(Scene images with change listings)
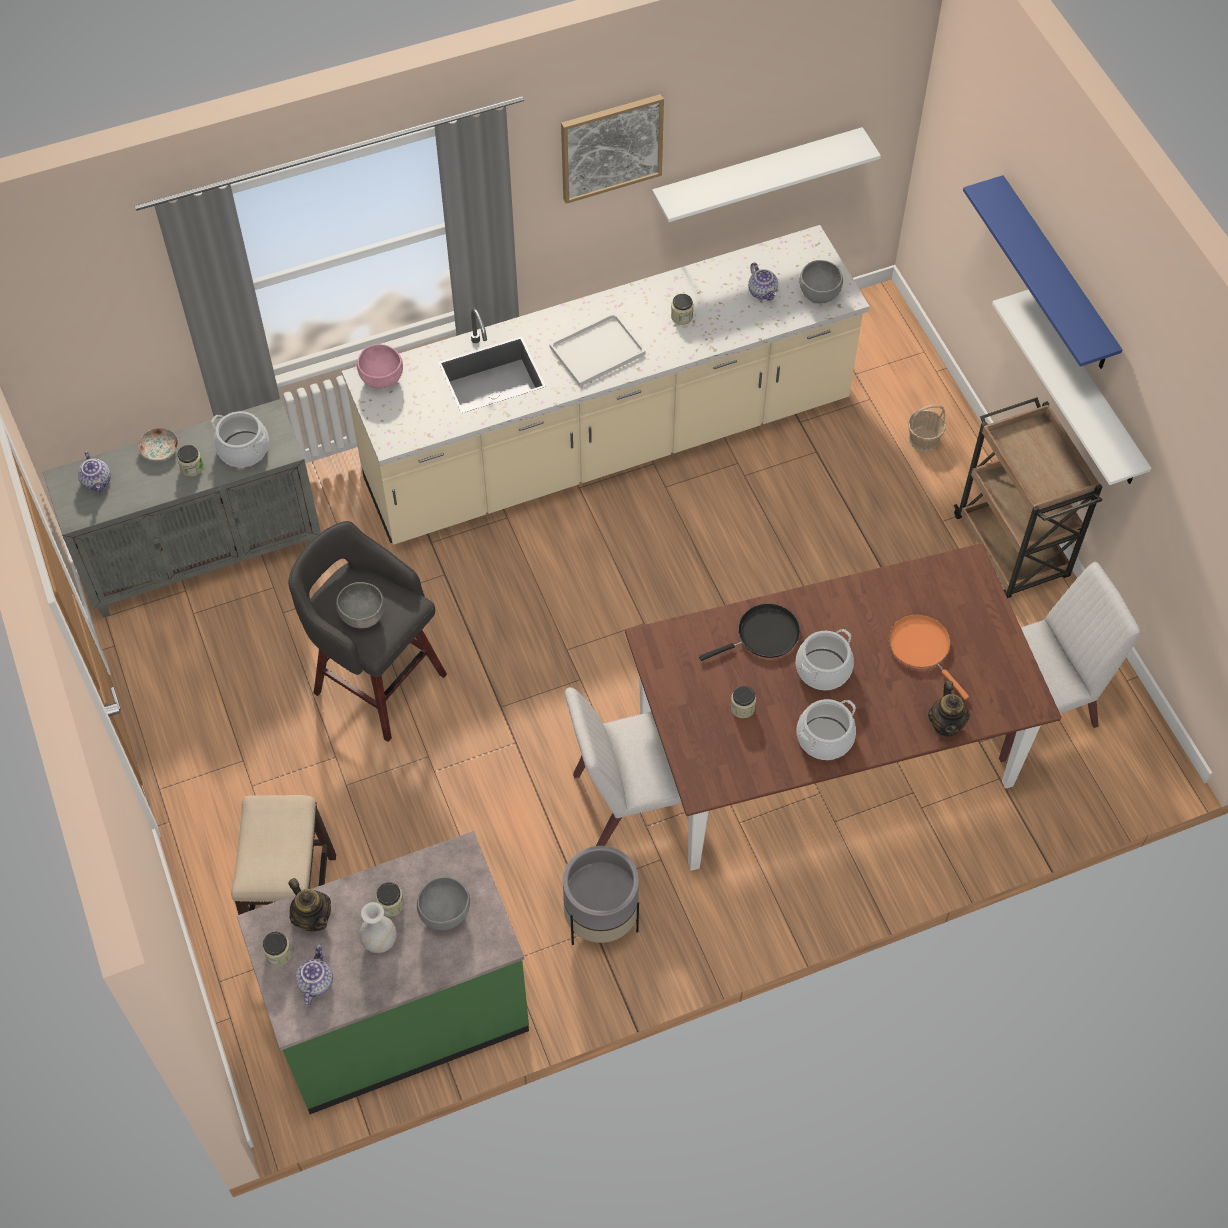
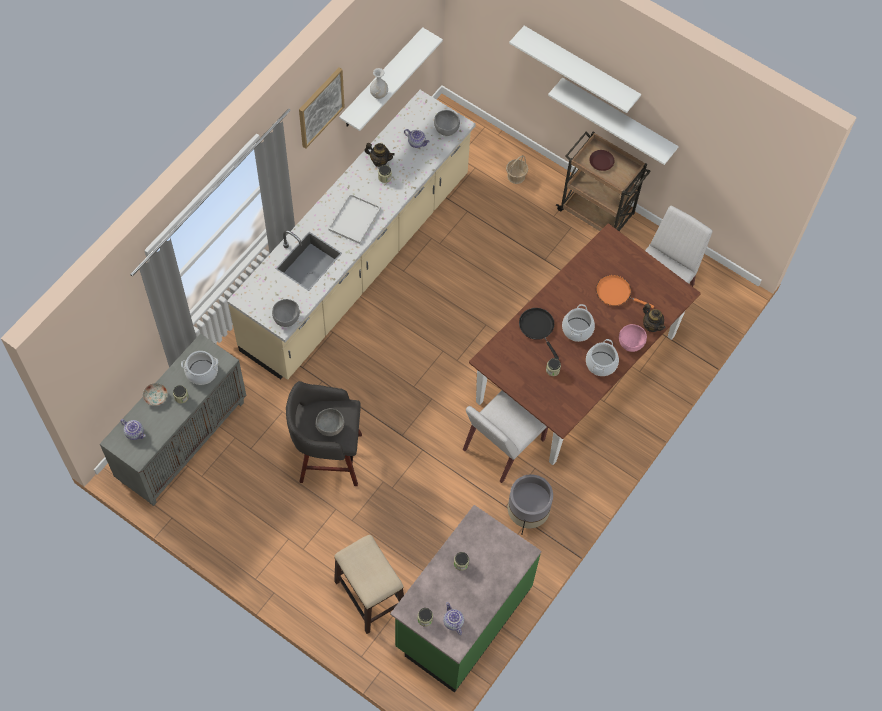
camera: 35 degrees left, 5 degrees up
teapot [289,878,331,931] -> teapot moved to [364,143,395,167]
pink bowl [357,344,403,389] -> pink bowl moved to [619,324,647,352]
white vase [359,902,397,953] -> white vase moved to [370,68,388,99]
grey bowl [417,877,470,930] -> grey bowl moved to [272,299,300,327]
black frying pan [699,603,800,661] -> black frying pan turned 60 degrees counterclockwise [519,308,559,359]
blue shelf [963,175,1123,369] -> white shelf [509,26,641,113]
none -> brown plate [589,150,614,171]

YOUR INSTRUCTIONS:
Your task is to return each line of the data above that contains the string "moved".

ANSWER:
teapot [289,878,331,931] -> teapot moved to [364,143,395,167]
pink bowl [357,344,403,389] -> pink bowl moved to [619,324,647,352]
white vase [359,902,397,953] -> white vase moved to [370,68,388,99]
grey bowl [417,877,470,930] -> grey bowl moved to [272,299,300,327]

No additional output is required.